<em>The Hunger Games</em>

For some haggard parents, the idea of 24 teenagers murdering each other in an arena might sound like a good start. For others, whose innate sense of outrage hasn’t been exhausted by years of denying ridiculous offspring requests, this film’s premise probably sounds more morally repugnant than entertaining. It’s set in a future where a despotic government called Panem demands the annual tribute of two kids from its districts for deadly televise-able combat. Such revulsion is shared in Suzanne Collins’s brilliant novel, which clearly indicts government that fosters economic injustice with media controls. Such a problem might already exist, it says. After all, look at you enlightened folk enjoying the carnage.

Unfortunately, the movie version is a somewhat less complex moral mirror, though it makes for compelling cinema, and it certainly makes Collins’s fictional future come alive. Director Gary Ross, Goleta’s great auteur, builds his future world up from the ground with images of our heroes venturing outside their mud-bound township, suddenly overshadowed by a massive craft. They then tensely move back to civilization, where the “tributes” are chosen in herky-jerky two-second cuts, establishing the paranoia. This contrasts sharply with the game, which Ross films lyrically, accentuating loss over horror. Best of all is the casting, and particularly Jennifer Lawrence as Katniss, the same type of character she played in Winter’s Bone, emerging tough and touchingly vulnerable.

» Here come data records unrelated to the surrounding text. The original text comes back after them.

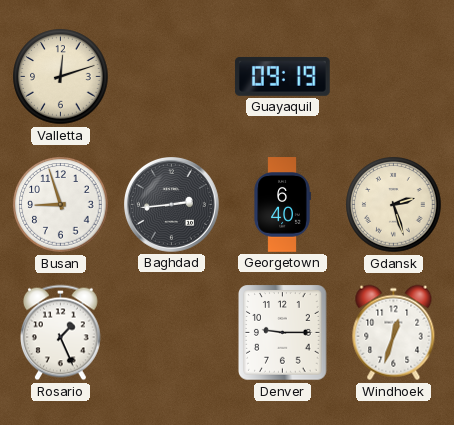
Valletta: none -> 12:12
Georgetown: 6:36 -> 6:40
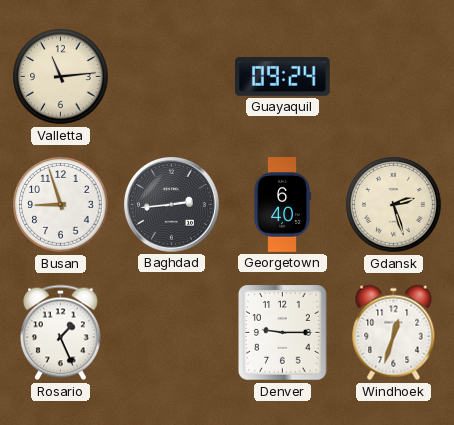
Valletta: 12:12 -> 11:14
Guayaquil: 09:19 -> 09:24
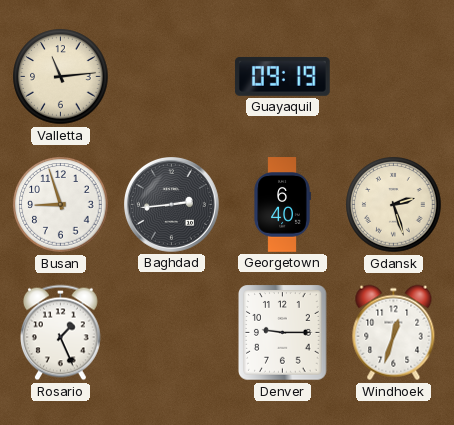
Guayaquil: 09:24 -> 09:19
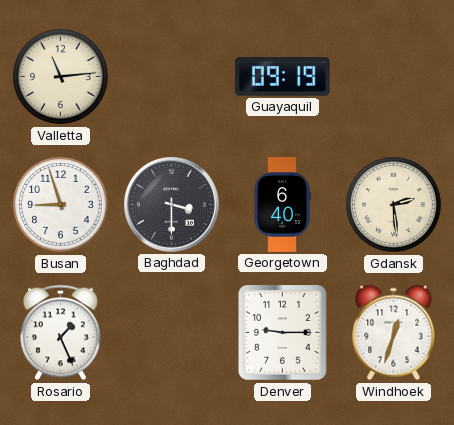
Baghdad: 2:44 -> 3:30
Gdansk: 2:27 -> 2:29
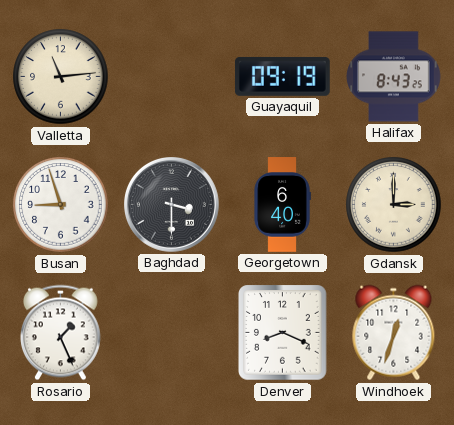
Halifax: none -> 8:43
Gdansk: 2:29 -> 3:00
Denver: 9:15 -> 8:19
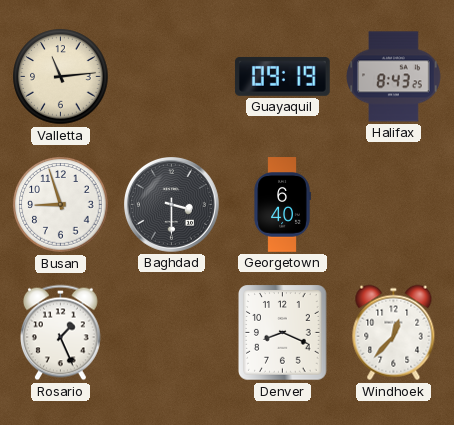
Gdansk: 3:00 -> none
Windhoek: 12:33 -> 12:37
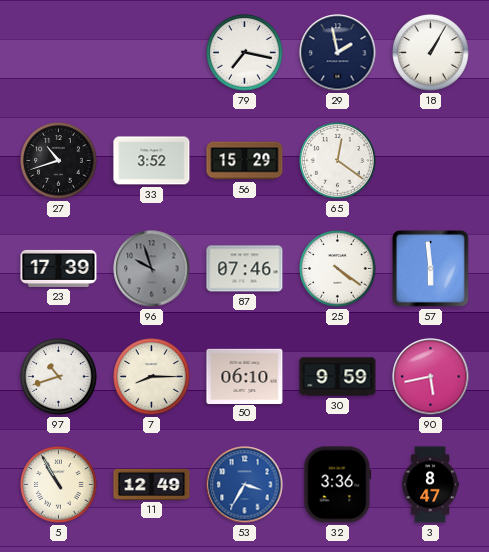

But what really hovers over this Hunger Games is its weird avoidance of the book’s main theme. Maybe ostensibly about killing, the novel is obsessed with food: Everybody’s always starving or feasting. If you only see this movie, you’ll never understand the title. This deep, constant hunger underlines the book’s deeper critique of colonial subjugation: how everybody eventually is corrupted by luxury. Even Katniss changes when she’s inside the glitzy Capitol’s media. Ross understands this, but doesn’t know how to show the pain vividly. Perhaps he needed to make this movie R. So, ironically, Ross falls hardest for the corruptions of media — his pursuit of selling more tickets makes him pull his punches and soften the blows, making games in which children kill children seem downright enjoyable.